Оказывается, в резерве у Мамая было 8-тысячное войско – на всякий непредвиденный случай. Но в критический момент боя его не оказалось в нужном месте. Резервное войско Мамая находилось в 20 верстах от Куликова поля. Это войско было белорусско-литовское.
Ты уже озадачен, читатель? Как, разве возможно такое – белорусы, братья русских по крови и вере, готовились сражаться против своих? Это ложь, клевета, фальсификация истории.
Наоборот, в недавних исследованиях и даже в школьных учебниках подчеркивалось: на Куликовом поле бок о бок с русскими рубились белорусы. В передовом полку храбро сражалась белорусская дружина Глеба Друцкого (Друцк – старинный белорусский город, сохранился по сей день),полк правой руки возглавлял полоцкий князь Андрей. Полочане дрались храбро, отчаянно.
Откуда же взялся миф о 8-тысячном белорусско-литовском войске, которое выступило на стороне Мамая и которое хан держал в резерве для решающего момента боя? Увы, это не миф.
Такое войско численностью 7-8 тысяч человек действительно было. В белорусской советской историографии оно называлось нейтрально – войско Ягайло. Ягайло с 1377 года сидел на виленском троне Великого княжества Литовского, которое к тому времени разделилось на две половины: Виленскую и Трокскую. Приняв великокняжеский венец, Ягайло возглавил Виленскую половину и продолжил политику военного давления на Москву. Как отмечалось выше, отец Ягайло, Ольгерд, в 1368 и 1370 годах провел успешные походы на Московское княжество, разрушил столицу, брал в кольцо Кремль, каменные стены которого, однако, выдержали осаду.
«Войско Ягайло» – такая формулировка устраивала всех. И против исторической правды не грешили, и невыгодную ситуацию своим именем не называли.
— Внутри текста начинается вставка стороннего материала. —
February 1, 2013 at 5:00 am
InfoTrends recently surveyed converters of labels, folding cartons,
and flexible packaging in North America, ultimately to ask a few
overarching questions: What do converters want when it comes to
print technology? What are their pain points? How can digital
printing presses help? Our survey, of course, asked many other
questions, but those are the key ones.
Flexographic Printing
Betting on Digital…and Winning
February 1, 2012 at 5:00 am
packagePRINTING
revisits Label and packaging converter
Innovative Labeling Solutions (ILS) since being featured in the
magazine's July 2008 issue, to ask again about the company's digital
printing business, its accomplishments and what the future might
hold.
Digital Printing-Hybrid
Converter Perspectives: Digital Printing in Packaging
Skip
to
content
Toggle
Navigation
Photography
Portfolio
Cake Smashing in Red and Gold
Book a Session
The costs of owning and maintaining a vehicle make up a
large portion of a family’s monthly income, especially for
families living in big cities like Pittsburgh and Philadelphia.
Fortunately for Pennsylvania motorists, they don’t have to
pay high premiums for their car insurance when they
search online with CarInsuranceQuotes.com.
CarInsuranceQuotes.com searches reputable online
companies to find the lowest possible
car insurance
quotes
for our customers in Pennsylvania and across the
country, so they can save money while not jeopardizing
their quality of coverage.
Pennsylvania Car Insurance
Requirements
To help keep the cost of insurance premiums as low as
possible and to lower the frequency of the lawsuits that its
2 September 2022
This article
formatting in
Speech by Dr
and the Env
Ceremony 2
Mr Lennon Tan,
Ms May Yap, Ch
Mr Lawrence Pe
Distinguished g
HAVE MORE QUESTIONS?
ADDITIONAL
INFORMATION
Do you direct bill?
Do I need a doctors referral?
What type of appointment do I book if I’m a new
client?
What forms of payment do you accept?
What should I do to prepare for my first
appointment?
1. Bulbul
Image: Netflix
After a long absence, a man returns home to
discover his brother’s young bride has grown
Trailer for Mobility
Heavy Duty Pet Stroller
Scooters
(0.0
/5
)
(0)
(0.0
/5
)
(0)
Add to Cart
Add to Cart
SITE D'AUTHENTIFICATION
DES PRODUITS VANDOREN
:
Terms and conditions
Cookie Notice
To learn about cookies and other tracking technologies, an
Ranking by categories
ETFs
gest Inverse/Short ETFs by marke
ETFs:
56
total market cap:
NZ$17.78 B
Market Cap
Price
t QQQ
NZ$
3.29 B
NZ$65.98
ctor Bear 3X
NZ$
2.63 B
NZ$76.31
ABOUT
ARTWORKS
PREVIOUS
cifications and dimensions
Детализацию могли бы расценить как проявление национализма и недружественный акт по отношению к Москве. Стыдливое умолчание этого инцидента белорусскими советскими историками вплоть до восьмидесятых годов, придирчивое просеивание прошлого сквозь густое сито тогдашних идеологических установок, безжалостное вымарывание цензурой всего, что хоть в какой-то мере могло повредить создаваемому представлению о белорусско-российских отношениях, используется в своих целях современными национал-радикалами. Известные в общем-то факты выдаются за откровения, за новое слово в исторической науке. Таковы, к сожалению, плоды излишней осмотрительности и боязни касаться сложных и противоречивых проблем прошлого.